* _Exercise_
Among the entries below, please repeat exactly and only the lines from the line containing "right back paw: (230, 330)" to the line containing "right knee: (188, 179)", both lines included.

++++ Exercise materials ++++

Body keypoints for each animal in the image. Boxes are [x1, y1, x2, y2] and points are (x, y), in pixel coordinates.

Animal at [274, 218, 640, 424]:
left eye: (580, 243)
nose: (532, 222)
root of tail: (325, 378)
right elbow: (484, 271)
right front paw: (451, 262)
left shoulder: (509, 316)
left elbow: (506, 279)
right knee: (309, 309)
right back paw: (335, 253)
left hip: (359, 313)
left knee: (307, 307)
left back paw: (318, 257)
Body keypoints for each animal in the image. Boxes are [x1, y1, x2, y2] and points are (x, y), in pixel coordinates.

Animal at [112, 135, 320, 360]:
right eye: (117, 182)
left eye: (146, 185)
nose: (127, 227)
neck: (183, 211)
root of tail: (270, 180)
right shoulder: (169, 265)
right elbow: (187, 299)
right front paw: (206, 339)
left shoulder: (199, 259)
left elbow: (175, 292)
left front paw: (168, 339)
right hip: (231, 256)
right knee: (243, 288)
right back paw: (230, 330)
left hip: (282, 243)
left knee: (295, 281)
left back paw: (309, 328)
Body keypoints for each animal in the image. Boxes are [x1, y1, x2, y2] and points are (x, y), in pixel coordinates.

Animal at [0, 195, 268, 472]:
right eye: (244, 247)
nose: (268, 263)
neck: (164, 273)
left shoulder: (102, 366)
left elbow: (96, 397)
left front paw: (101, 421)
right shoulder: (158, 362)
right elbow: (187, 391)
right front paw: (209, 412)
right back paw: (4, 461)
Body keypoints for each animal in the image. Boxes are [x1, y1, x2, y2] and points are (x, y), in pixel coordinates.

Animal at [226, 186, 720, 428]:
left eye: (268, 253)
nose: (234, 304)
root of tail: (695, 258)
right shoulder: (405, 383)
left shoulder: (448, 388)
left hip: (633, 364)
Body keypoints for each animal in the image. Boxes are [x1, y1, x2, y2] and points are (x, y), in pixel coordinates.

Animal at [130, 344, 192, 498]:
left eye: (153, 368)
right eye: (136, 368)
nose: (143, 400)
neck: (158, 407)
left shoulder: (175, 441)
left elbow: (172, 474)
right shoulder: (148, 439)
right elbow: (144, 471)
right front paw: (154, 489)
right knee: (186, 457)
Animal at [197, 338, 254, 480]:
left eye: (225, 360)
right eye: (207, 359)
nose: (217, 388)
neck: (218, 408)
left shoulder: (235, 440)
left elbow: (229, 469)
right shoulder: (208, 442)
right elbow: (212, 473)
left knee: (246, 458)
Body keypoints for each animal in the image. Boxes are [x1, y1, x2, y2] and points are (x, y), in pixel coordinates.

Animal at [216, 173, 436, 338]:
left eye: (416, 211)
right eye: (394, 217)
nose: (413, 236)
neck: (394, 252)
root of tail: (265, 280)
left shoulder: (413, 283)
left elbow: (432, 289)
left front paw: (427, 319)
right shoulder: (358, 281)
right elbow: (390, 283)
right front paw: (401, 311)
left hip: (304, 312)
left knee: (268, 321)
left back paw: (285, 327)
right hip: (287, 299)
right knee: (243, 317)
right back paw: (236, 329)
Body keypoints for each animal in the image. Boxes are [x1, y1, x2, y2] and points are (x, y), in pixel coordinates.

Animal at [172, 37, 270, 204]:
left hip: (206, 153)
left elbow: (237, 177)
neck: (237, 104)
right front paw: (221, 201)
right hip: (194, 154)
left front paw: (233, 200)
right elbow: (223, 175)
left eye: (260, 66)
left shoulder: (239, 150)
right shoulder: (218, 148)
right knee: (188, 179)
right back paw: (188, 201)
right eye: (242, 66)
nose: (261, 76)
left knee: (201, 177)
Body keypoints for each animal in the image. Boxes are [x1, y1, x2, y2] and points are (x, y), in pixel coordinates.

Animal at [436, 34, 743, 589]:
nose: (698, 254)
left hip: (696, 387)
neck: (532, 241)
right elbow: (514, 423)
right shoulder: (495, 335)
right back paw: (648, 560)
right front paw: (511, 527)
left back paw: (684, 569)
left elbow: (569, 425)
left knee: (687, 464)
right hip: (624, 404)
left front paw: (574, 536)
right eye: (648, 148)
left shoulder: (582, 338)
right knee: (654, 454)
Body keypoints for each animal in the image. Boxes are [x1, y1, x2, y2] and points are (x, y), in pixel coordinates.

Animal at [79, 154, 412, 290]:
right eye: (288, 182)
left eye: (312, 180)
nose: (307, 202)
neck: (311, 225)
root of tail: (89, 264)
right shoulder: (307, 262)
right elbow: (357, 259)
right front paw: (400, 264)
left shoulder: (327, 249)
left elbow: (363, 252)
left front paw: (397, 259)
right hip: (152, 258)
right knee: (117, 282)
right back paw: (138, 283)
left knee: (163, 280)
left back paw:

++++

* _Expected answer_
right back paw: (230, 330)
left hip: (282, 243)
left knee: (295, 281)
left back paw: (309, 328)
Body keypoints for each animal in the image. Boxes are [x1, y1, x2, y2] and points are (x, y), in pixel coordinates.

Animal at [0, 195, 268, 472]:
right eye: (244, 247)
nose: (268, 263)
neck: (164, 273)
left shoulder: (102, 366)
left elbow: (96, 397)
left front paw: (101, 421)
right shoulder: (158, 362)
right elbow: (187, 391)
right front paw: (209, 412)
right back paw: (4, 461)
Body keypoints for each animal in the image. Boxes are [x1, y1, x2, y2] and points are (x, y), in pixel coordinates.

Animal at [226, 186, 720, 428]:
left eye: (268, 253)
nose: (234, 304)
root of tail: (695, 258)
right shoulder: (405, 383)
left shoulder: (448, 388)
left hip: (633, 364)
Body keypoints for each animal in the image. Boxes are [x1, y1, x2, y2] and points are (x, y), in pixel coordinates.

Animal at [130, 344, 192, 498]:
left eye: (153, 368)
right eye: (136, 368)
nose: (143, 400)
neck: (158, 407)
left shoulder: (175, 441)
left elbow: (172, 474)
right shoulder: (148, 439)
right elbow: (144, 471)
right front paw: (154, 489)
right knee: (186, 457)
Animal at [197, 338, 254, 480]:
left eye: (225, 360)
right eye: (207, 359)
nose: (217, 388)
neck: (218, 408)
left shoulder: (235, 440)
left elbow: (229, 469)
right shoulder: (208, 442)
right elbow: (212, 473)
left knee: (246, 458)
Body keypoints for each animal in the image. Boxes are [x1, y1, x2, y2] and points are (x, y), in pixel coordinates.

Animal at [216, 173, 436, 338]:
left eye: (416, 211)
right eye: (394, 217)
nose: (413, 236)
neck: (394, 252)
root of tail: (265, 280)
left shoulder: (413, 283)
left elbow: (432, 289)
left front paw: (427, 319)
right shoulder: (358, 281)
right elbow: (390, 283)
right front paw: (401, 311)
left hip: (304, 312)
left knee: (268, 321)
left back paw: (285, 327)
right hip: (287, 299)
right knee: (243, 317)
right back paw: (236, 329)
Body keypoints for each animal in the image. Boxes are [x1, y1, x2, y2] and points are (x, y), in pixel coordinates.

Animal at [172, 37, 270, 204]:
left hip: (206, 153)
left elbow: (237, 177)
neck: (237, 104)
right front paw: (221, 201)
right hip: (194, 154)
left front paw: (233, 200)
right elbow: (223, 175)
left eye: (260, 66)
left shoulder: (239, 150)
right shoulder: (218, 148)
right knee: (188, 179)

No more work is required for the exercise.